Loud snoring came from the bedroom at the end of the hall, the door of which was ajar. As she stopped Annabeth sensed movement, saw Ludwig, their cat, staring out at her balefully from the end of the rumpled bed.
Her mother made an interrupted snoring sound, turned away toward the wall.
Annabeth retreated to the stairway and climbed up to the other bedroom, her own. Within there was another world. The walls were freshly painted, the floors dusted, the throw-rug bright with its original colors. The desk beneath the single window was tidy, one side stacked with schoolbooks, the other, in front of the cane-backed chair, fronted with a clean blotter and a neat row of pens and pencils. The bed was crisply made, covered with a quilt showing a shower of yellow stars and moons against a deep blue background. Over the bed was a single poster, framed, not thumb-tacked, of a white observatory dome, its slit open, revealing the huge telescope within pointed at the night sky. It had been a time-motion shot, the shutter kept open for hours while the stars revolved in the sky, and they formed streaked halos around the dome.
Annabeth’s own telescope, a sleek white tube four inches in diameter and nearly three feet long, mounted on a sturdy wooden tripod, stood vigil beside the bed.
Behind it against the wall was a bookcase crammed with astronomy books and fantasy novels.
Annabeth put her backpack on the bed, opened it, and drew out the three stolen library books from inside it. She put them on the blotter on her desk, face down. She leaned over them to look out the window.
Above the huge oak tree in the backyard there was a scattering of stars, but clouds were already moving up from the western horizon into the chill night, and there was a waxing moon still high enough to wash out whatever would be visible.

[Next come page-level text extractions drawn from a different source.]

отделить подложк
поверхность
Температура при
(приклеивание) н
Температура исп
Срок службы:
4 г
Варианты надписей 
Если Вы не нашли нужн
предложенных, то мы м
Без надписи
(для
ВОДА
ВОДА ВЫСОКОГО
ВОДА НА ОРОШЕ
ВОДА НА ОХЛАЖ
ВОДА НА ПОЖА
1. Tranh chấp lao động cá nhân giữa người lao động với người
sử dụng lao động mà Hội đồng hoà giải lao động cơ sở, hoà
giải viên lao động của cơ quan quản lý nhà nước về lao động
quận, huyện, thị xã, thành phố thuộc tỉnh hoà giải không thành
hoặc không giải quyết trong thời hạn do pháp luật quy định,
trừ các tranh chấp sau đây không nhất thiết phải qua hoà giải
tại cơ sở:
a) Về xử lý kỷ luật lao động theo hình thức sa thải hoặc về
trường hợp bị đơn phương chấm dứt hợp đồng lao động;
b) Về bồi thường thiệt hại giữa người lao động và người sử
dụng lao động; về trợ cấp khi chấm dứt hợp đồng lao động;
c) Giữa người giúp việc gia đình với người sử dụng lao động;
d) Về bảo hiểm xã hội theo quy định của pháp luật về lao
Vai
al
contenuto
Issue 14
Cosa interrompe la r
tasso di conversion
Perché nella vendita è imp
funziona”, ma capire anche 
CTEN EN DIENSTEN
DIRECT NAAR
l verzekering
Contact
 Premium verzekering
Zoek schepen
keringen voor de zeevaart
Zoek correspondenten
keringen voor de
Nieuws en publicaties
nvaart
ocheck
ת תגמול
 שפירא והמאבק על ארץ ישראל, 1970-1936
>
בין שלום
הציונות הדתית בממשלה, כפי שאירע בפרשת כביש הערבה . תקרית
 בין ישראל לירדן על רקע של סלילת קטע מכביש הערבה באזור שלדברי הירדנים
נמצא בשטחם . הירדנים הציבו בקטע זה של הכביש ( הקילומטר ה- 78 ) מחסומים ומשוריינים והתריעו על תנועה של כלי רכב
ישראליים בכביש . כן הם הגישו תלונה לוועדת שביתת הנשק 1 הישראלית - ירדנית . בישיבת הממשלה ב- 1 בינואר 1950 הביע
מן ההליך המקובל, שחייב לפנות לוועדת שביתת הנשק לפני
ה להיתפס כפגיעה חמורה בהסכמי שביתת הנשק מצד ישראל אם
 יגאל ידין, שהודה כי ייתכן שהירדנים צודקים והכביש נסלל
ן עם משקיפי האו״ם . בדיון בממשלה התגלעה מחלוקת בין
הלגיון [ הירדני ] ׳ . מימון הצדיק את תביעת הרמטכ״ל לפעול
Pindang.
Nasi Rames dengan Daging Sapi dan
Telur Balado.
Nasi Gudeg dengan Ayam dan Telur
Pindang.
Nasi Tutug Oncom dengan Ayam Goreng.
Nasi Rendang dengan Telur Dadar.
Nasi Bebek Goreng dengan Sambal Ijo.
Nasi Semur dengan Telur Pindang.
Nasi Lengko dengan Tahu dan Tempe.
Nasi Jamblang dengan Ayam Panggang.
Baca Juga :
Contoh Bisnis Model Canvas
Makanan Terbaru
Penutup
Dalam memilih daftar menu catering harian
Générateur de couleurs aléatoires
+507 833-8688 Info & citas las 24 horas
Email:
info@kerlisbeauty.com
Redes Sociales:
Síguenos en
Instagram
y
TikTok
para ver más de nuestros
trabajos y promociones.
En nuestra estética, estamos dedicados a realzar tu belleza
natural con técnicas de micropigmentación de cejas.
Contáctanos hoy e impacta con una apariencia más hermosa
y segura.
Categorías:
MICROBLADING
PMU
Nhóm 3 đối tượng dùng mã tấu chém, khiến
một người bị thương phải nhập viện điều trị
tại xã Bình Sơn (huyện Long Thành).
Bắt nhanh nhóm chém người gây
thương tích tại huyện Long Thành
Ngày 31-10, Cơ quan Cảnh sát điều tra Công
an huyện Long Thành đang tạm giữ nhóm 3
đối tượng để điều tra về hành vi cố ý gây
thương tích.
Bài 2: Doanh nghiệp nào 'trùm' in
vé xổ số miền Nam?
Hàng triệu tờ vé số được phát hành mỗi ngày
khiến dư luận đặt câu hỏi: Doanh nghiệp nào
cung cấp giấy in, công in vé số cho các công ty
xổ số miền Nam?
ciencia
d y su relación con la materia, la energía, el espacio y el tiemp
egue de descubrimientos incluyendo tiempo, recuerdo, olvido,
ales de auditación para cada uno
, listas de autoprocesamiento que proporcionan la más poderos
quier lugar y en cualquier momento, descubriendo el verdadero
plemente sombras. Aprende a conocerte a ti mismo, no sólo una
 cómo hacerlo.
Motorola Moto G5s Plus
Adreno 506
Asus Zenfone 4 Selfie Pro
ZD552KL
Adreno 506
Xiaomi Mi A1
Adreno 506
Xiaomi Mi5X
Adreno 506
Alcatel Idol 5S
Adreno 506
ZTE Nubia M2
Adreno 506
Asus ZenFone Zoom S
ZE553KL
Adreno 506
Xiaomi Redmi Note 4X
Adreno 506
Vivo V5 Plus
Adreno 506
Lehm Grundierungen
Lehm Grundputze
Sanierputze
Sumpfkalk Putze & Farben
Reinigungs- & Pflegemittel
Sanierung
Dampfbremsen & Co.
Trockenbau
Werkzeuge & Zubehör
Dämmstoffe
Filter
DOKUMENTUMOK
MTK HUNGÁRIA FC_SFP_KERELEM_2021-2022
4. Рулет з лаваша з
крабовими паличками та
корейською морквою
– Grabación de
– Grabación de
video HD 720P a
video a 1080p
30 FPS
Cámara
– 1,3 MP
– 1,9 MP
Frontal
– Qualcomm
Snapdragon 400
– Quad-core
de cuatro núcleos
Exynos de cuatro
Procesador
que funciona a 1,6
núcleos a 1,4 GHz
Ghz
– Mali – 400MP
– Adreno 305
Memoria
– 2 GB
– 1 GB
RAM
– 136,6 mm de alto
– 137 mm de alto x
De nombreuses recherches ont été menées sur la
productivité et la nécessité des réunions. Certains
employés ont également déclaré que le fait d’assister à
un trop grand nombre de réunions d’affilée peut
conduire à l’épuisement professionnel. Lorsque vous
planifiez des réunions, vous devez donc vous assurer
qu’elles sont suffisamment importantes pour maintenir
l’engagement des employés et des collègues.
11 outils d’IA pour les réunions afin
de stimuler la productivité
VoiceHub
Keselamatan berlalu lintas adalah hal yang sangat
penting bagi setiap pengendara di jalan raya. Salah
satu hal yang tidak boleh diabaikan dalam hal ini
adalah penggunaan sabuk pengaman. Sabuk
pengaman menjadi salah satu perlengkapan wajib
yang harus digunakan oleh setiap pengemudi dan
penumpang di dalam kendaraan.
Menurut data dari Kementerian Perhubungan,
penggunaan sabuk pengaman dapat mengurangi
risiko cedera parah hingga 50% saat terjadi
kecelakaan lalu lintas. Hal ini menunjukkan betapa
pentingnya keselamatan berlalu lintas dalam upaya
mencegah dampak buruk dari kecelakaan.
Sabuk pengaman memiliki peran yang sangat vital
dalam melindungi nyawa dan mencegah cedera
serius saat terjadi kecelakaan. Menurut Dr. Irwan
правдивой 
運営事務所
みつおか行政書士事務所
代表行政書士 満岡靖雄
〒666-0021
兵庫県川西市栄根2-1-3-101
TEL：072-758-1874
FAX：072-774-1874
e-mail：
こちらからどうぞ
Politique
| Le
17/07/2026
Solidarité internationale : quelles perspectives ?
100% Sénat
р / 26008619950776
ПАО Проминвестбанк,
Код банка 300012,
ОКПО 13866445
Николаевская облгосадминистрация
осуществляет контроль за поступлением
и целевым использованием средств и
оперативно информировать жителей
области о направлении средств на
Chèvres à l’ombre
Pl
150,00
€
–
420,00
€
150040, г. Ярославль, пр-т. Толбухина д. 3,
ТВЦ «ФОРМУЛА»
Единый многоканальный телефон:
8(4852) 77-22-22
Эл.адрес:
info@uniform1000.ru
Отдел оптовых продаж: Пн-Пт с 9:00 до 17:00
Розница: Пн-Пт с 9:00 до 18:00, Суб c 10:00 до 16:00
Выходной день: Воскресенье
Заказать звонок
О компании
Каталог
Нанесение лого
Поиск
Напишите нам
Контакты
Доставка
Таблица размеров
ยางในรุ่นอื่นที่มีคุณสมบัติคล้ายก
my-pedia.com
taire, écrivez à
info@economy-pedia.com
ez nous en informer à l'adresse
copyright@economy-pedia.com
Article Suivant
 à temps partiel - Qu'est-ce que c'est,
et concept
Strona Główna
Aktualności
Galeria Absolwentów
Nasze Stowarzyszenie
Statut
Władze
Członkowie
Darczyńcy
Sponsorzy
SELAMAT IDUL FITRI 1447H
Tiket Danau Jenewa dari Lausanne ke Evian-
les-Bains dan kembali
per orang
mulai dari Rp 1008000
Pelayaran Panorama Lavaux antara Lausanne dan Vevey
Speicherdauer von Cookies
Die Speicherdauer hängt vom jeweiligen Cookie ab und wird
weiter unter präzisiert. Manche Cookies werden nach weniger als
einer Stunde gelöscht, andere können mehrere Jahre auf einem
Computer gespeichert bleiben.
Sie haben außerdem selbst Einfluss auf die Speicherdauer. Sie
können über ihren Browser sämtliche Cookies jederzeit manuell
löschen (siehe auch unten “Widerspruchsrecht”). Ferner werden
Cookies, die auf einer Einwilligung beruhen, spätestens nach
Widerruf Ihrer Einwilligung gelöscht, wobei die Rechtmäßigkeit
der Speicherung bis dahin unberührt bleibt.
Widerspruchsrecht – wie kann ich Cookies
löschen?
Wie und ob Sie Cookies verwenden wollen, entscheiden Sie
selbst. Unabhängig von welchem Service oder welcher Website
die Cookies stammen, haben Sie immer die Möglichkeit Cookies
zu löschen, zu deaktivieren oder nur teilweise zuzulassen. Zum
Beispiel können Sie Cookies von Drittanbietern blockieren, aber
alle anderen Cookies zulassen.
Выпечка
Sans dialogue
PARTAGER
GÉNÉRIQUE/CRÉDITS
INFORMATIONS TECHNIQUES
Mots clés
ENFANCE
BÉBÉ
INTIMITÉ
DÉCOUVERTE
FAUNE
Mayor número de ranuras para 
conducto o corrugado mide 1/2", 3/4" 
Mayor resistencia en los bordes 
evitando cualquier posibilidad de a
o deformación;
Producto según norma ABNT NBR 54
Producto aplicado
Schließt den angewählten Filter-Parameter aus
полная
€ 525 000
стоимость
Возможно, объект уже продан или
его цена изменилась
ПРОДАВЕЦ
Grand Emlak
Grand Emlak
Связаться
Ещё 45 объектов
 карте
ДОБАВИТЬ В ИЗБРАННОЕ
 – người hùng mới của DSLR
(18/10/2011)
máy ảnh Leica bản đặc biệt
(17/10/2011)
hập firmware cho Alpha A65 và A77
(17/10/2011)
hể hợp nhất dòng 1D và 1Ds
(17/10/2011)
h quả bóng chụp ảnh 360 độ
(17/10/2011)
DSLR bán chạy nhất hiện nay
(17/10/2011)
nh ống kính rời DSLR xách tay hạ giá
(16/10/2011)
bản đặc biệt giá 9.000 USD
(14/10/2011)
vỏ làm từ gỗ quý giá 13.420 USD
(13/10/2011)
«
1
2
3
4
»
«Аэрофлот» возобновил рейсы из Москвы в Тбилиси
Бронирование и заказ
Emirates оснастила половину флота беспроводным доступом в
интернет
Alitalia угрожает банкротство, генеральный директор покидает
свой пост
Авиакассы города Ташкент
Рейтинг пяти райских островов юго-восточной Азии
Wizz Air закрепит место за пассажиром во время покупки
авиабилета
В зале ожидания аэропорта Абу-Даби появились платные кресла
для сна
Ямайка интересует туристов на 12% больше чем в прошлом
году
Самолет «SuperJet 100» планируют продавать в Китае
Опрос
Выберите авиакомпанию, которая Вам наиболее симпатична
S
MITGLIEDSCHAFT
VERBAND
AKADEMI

She could just make out the Great Square of the constellation Pegasus, and, next to it, the constellation Andromeda, which, alon
g its split lines, contained the only galaxy outside the Milky Way visible to the naked eye. She could just make out its faint oval blush. In her telescope, it was a magnificent cloud possessing billions of stars far beyond our own galactic neighborhood.
It was said that our own galaxy would someday crash into it.
That, she had decided before coming to Orangefield, was where her dead father’s soul was.
Her father’s soul, along with all the others, was in the Andromeda Galaxy, which would one day crash into our own galaxy, and bring all the dead back.
That had been her belief
Now she no longer believed it – but she believed other things instead.
Things that might actually be true.
She turned from the window and looked down at the stack of stolen library books on her blotter.
She turned back to the window and located the Andromeda galaxy again.
“I promise,” she said, to the Andromeda galaxy, to her father, to the other billions of souls in that hazy oval of false heaven, “that I’ll find you. I promise.”
She pulled the shade down over the window, sat down at the desk, and turned over the first book: Halloween in Orangefield.
On the front cover had been stamped the word: RESTRICTED.
She opened it up; the binding didn’t crack, the way an unused book’s would; this opening was smooth, the latest of many.
Good, Wizard. Good, the returning voice in her head spoke.
“Everything was fine before he died. You promised when you first made me Wizard three weeks ago –”
And I’ll keep my promise, Wizard, if you do what I say.
She smiled to herself and turned the page.
Chapter Thirty-One
As far as the eye could see.
The Pumpkin Tender woke up, and was nearly blinded by Autumn colors. There was wetness on his clothes and face, and he shivered as he sat up. The ground had been hard the night before, under the sickle moon, but overnight it had softened beneath him with dew. He had been foolish not to use the Army blanket, one of his only possessions, along with his felt hat and leather boots and his rabbit’s foot.